Buffy, Merry Men, Dark Horse Presents, and Faith: This Week in Comics #27
Buffy the Vampire Slayer is back to beating down the “Big Bad” in this week’s comic roundup.
Buffy and her fellow ‘Scoobies’ gear up for a final confrontation with this season’s ‘Big Bad’. Panel from Buffy the Vampire Slayer, Season 10 #29. Illustrated by Rebekah Isaacs. Screencap via the author.
This week’s rundown of comics show exactly what the best middle tier comic companies put out each week. Not as huge as DC or Marvel, and not as tiny as some of the indie presses that readers will find on Comixology, comic companies like Image, Dark Horse, Valiant, Boom Studios, and Oni Press really shine week to week. They continually push the envelope, develop great storylines, and help represent progressive work in comics. This week in comics the focus is on a Buffy comic, an amazing re-imagining of Robin Hood, a collection of a publisher’s best small works, and Faith, the most kind-hearted superhero on shelves.
The Buffy the Vampire Slayer comics continue the storyline of the beloved cult TV show with respect and reverence for the source material. This is every diehard fan’s dream, that their favorite show would live on (and on, and on). This issue of the “Season 10” arc has the Scoobies finally squaring up against the “Big Bad,” a bureaucratic demon who wants more power than he currently has. The tone of the show is still intact, with characters saying things like “we’re toast” as demons surge with power in the distance.
Merry Men is a bold re-imagining of the classic tale of Robin Hood. What if Robin and his band of merry men weren’t cast out by the Sheriff of Nottingham for being bandits, but were cast out for being gay? Well-illustrated, and with a momentous forward trajectory through the plot, Merry Men #2 even endeavors to give a bit of queer history of England, taking a break from the comic’s panels to tell the story of William Rufus. This comic can get violent at times (we see Robin as a fighter in the Crusades), and if readers are triggered by the mistreatment of gay characters this won’t sit easy at times, but it’s a brave retelling and interesting approach to the concept. These characters aren’t caricatures, they’re fighting men living on the outskirts of society.
This comic collection would be well worth the asking price ($5.00) for the wonderful Geof Darrow cover alone. But this compilation is packed with great new comic chapters from some of the best artists and writers working in the business. Comic showcases are always a great way to jump into stories which might be new to a reader. This issue features a new Tarzan comic, a grim and bloody police procedural, a bombastic chapter in Michael T. Gilbert’s Mister Monster, and more. Jump in here, anywhere in this comic, to see what’s happening below the major title radar.

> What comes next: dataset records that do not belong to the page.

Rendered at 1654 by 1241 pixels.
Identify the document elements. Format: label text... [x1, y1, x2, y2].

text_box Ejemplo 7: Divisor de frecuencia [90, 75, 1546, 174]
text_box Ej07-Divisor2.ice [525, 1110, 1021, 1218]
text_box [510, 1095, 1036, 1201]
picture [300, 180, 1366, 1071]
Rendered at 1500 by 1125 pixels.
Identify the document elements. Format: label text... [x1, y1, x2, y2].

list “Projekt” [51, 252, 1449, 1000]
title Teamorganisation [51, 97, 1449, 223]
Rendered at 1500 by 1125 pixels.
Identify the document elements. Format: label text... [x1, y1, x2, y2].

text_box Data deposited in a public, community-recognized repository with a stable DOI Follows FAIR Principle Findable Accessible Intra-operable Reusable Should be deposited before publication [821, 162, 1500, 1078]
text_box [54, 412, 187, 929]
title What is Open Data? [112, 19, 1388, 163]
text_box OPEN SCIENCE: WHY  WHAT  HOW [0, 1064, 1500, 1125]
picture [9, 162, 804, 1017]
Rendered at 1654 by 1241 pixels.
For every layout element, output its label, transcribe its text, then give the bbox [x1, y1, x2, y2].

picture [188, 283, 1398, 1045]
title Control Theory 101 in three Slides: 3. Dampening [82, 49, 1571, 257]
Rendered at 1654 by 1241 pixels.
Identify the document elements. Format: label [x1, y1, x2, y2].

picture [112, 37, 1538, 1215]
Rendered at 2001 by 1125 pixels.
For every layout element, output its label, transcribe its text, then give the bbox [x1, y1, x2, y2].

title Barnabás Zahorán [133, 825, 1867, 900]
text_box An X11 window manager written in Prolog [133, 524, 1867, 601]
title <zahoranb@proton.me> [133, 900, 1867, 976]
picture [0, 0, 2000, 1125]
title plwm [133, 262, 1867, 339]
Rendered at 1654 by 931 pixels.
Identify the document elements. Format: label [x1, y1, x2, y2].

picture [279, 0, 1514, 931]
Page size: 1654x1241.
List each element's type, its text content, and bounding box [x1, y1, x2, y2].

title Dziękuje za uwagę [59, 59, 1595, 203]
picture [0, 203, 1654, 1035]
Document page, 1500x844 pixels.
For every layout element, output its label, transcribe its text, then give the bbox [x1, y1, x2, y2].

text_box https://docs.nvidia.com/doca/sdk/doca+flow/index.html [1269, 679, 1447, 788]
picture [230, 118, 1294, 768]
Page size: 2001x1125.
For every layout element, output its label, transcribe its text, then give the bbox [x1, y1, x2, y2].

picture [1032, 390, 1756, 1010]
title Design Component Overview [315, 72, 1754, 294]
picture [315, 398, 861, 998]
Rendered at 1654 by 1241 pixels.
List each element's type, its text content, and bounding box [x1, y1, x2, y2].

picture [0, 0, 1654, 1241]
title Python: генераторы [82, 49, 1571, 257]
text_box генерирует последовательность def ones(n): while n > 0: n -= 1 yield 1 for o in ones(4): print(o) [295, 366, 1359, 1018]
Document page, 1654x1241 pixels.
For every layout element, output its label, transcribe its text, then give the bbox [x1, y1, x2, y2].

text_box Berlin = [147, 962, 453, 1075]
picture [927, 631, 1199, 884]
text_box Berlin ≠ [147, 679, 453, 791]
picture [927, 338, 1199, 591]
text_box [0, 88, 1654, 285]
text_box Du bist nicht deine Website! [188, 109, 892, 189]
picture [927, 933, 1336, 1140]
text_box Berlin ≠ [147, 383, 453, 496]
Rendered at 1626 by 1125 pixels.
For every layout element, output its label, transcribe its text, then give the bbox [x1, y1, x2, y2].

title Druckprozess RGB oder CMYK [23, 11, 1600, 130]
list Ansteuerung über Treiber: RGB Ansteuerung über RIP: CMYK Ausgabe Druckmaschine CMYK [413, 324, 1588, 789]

Faith is a high-flying blast of a comic, and it’s so exciting to see the series move out of its four-issue mini-run and into a full-fledged ongoing title. Faith is the titular hero, a high-flying woman with psionic powers who blogs by day and fights crime by night. The best part about this comic is that she doesn’t fit the typical body-type mold of superheroes and it’s never really brought up or made into a big deal. That’s the kicker, not only is this comic nonconforming, but it thinks that the idea that there even is conforming or nonconforming is bullcrap, and not worth wasting time talking about. This is Faith, she’s a badass, love her or put the comic down.